--- Input data ---

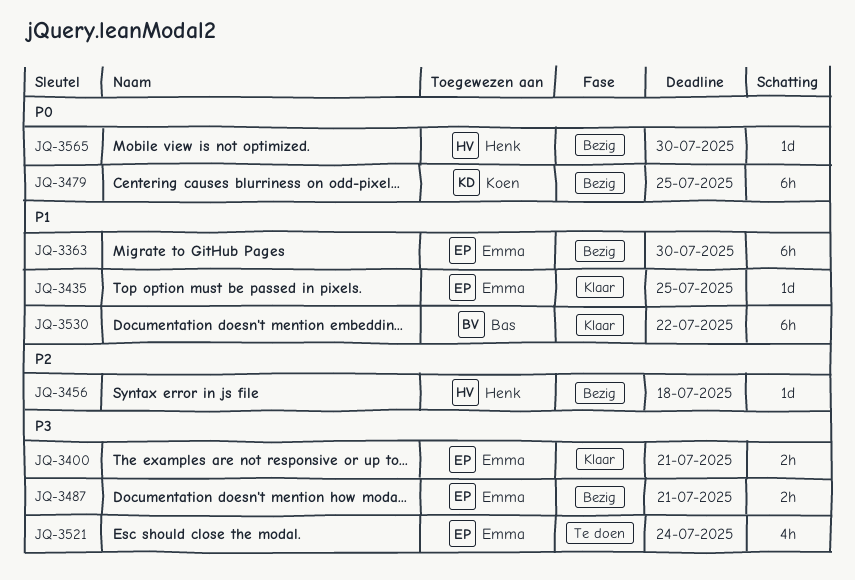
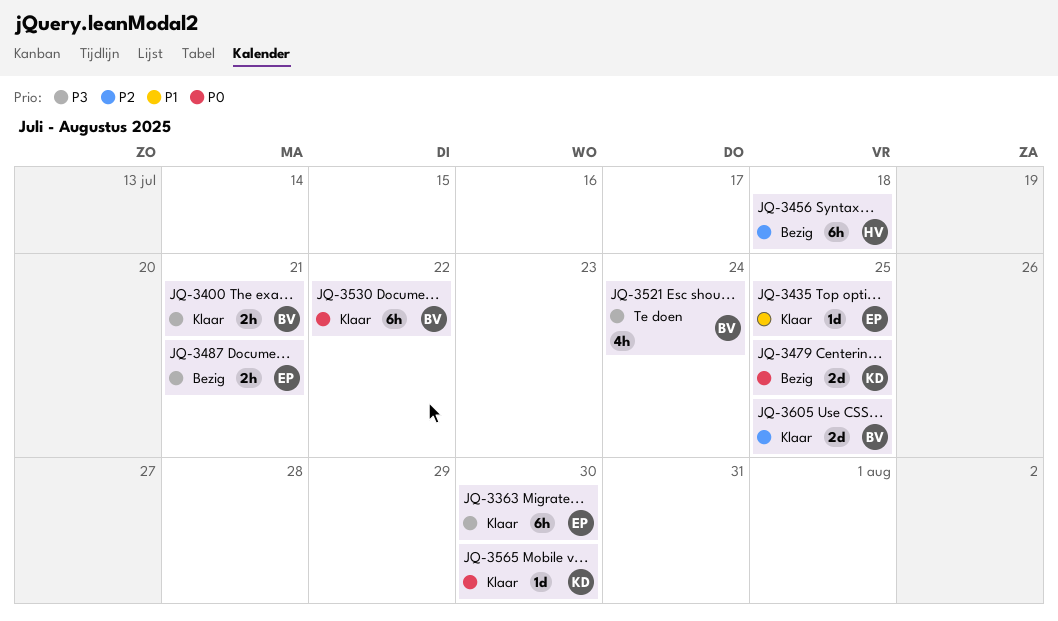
JQ-3363, status: Bezig -> Klaar
JQ-3363, priority: P1 -> P3
JQ-3400, owner: Emma -> Bas
JQ-3456, estimate: 1d -> 6h
JQ-3479, estimate: 6h -> 2d
JQ-3521, owner: Emma -> Bas
JQ-3530, priority: P1 -> P0
JQ-3565, status: Bezig -> Klaar
JQ-3565, owner: Henk -> Koen
JQ-3605: none -> present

---

• Directive: Using the material above, reproduce exactly the line that contains "JQ-3530, priority: P1 -> P0" and all lines after it through the last one, and only those.

• Output for this exercise:
JQ-3530, priority: P1 -> P0
JQ-3565, status: Bezig -> Klaar
JQ-3565, owner: Henk -> Koen
JQ-3605: none -> present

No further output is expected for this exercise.